In collaboration with His Holiness the Dalai Lama, Drs. Paul Ekman and Eve Ekman developed the Atlas of Emotions, an interactive educational resource designed to help people better understand their emotional lives.
The project emerged from a simple but powerful observation: many of us react to emotions without fully recognizing what we are experiencing. We know we are upset, stressed, anxious, or overwhelmed, but we often lack the language and awareness needed to understand what is happening inside us.
The Atlas was created to address that gap.
Organized around five major emotion families — anger, fear, sadness, disgust, and enjoyment — the Atlas explores how emotions arise, how they vary in intensity, what triggers them, how they influence our behavior, and what we can do to respond more skillfully.
For me, one of the most valuable contributions of the Atlas is its support for emotional literacy.

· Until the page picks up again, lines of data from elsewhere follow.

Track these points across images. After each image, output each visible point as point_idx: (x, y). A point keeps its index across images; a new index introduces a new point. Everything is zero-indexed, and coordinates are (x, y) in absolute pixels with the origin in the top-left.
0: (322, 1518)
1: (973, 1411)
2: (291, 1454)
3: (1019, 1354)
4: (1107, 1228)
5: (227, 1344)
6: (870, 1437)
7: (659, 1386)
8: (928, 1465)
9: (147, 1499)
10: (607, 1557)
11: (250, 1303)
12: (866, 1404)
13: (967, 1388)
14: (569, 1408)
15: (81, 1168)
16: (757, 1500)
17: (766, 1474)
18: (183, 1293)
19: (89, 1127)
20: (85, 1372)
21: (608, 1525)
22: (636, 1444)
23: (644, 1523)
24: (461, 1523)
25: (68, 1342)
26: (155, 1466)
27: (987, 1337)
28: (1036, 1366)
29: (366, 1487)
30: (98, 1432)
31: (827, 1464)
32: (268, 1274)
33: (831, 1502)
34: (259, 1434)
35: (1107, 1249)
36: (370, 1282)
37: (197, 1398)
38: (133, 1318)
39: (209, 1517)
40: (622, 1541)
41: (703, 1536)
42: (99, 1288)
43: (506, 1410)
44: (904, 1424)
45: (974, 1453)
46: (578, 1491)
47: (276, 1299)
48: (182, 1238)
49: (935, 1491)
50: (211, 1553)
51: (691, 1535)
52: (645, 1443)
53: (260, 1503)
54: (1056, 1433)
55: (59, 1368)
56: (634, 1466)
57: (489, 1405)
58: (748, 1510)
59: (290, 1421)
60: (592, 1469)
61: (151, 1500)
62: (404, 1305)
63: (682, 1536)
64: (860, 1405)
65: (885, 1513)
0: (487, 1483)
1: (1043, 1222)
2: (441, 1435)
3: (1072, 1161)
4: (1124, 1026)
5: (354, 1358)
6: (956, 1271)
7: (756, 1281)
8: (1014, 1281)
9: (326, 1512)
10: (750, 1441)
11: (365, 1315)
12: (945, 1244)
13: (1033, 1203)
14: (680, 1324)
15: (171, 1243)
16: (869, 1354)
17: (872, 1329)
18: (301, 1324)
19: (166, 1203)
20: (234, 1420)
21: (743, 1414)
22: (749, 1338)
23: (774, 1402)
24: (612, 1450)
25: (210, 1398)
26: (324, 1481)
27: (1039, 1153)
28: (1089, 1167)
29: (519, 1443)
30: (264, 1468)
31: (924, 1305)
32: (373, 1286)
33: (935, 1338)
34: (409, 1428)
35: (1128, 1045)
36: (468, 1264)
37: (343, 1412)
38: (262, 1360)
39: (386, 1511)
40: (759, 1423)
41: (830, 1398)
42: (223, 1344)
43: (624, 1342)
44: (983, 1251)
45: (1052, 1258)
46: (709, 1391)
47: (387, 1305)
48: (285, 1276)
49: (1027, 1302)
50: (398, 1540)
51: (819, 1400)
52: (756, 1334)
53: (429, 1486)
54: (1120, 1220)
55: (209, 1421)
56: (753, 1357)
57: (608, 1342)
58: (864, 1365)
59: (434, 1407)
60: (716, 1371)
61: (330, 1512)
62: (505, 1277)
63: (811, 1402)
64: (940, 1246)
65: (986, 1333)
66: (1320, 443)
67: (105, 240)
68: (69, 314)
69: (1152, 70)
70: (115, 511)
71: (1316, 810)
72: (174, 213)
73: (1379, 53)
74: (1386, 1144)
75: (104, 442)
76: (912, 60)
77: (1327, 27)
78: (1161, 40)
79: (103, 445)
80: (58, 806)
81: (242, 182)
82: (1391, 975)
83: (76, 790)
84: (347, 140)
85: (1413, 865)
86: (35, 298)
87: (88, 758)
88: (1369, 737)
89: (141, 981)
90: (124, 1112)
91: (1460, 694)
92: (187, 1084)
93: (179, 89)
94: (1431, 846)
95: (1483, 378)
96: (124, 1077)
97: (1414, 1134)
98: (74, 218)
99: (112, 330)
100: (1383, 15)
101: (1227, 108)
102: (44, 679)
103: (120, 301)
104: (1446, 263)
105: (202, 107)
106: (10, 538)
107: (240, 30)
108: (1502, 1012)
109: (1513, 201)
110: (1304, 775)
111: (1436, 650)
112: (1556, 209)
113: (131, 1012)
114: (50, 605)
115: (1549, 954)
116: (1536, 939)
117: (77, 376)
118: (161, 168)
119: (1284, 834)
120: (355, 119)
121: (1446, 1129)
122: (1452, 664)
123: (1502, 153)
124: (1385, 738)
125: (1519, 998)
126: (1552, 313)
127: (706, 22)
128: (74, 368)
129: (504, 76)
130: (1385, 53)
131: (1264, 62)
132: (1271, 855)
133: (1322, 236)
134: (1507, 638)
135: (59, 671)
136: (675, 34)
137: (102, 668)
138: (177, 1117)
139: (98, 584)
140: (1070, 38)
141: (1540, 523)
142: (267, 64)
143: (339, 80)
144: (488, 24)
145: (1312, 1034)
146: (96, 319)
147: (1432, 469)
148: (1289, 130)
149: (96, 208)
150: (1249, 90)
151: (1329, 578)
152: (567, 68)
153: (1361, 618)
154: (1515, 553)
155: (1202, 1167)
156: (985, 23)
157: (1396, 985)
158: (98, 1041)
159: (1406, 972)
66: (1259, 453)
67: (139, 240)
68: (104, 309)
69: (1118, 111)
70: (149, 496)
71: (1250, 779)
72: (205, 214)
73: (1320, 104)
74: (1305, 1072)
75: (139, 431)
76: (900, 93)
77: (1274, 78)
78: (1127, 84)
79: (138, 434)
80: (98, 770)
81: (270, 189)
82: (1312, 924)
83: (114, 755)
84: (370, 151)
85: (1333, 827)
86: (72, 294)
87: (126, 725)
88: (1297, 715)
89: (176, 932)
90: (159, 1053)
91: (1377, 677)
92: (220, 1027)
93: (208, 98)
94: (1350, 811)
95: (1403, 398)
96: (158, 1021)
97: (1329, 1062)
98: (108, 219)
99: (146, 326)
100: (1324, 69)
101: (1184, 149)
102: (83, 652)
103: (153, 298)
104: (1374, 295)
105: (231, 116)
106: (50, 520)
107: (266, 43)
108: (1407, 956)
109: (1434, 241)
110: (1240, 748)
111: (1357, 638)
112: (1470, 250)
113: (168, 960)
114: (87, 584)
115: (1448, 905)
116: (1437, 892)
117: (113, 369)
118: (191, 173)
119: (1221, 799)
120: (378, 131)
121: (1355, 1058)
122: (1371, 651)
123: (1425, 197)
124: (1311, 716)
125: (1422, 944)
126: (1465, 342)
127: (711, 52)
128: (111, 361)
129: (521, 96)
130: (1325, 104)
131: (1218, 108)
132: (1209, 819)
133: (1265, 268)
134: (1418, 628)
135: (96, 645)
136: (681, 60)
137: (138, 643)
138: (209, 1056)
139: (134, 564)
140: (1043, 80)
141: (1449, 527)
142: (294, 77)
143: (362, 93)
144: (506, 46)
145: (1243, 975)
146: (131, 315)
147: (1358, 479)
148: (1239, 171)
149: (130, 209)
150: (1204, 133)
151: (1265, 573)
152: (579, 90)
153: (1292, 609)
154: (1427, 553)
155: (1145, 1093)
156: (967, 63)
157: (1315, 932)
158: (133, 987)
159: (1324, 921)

We cannot work skillfully with emotions that we cannot recognize or name. The more precisely we can identify what we are feeling, the more choice we have in how we respond.
This idea sits at the heart of both emotional intelligence and empathy. Emotional intelligence begins with awareness of our own emotional experience. Empathy requires us to recognize and understand the emotional experience of others. In both cases, emotional vocabulary matters.
The Atlas also highlights something central to my work on triggers: emotions are not the problem. They are information. When we become curious about our emotions rather than reactive to them, they can guide us toward greater understanding, wiser choices, and more compassionate relationships.
The Atlas of Emotions is available free to the public and remains one of the most accessible tools for exploring the rich landscape of human emotion.
The Atlas of Emotions is available for free to the public free as an online educational resource.
Dr. Paul Ekman (1934–2023) was a pioneering psychologist, researcher, and co-discoverer of micro-expressions. His groundbreaking work on emotion, facial expression, and emotional awareness transformed the fields of psychology, communication, conflict resolution, and emotional intelligence. In 2009, TIME magazine named him one of the 100 most influential people in the world. Together with his daughter, Dr. Eve Ekman, and in collaboration with the Dalai Lama, he helped create the Atlas of Emotions as a free educational resource to promote emotional awareness and compassion worldwide.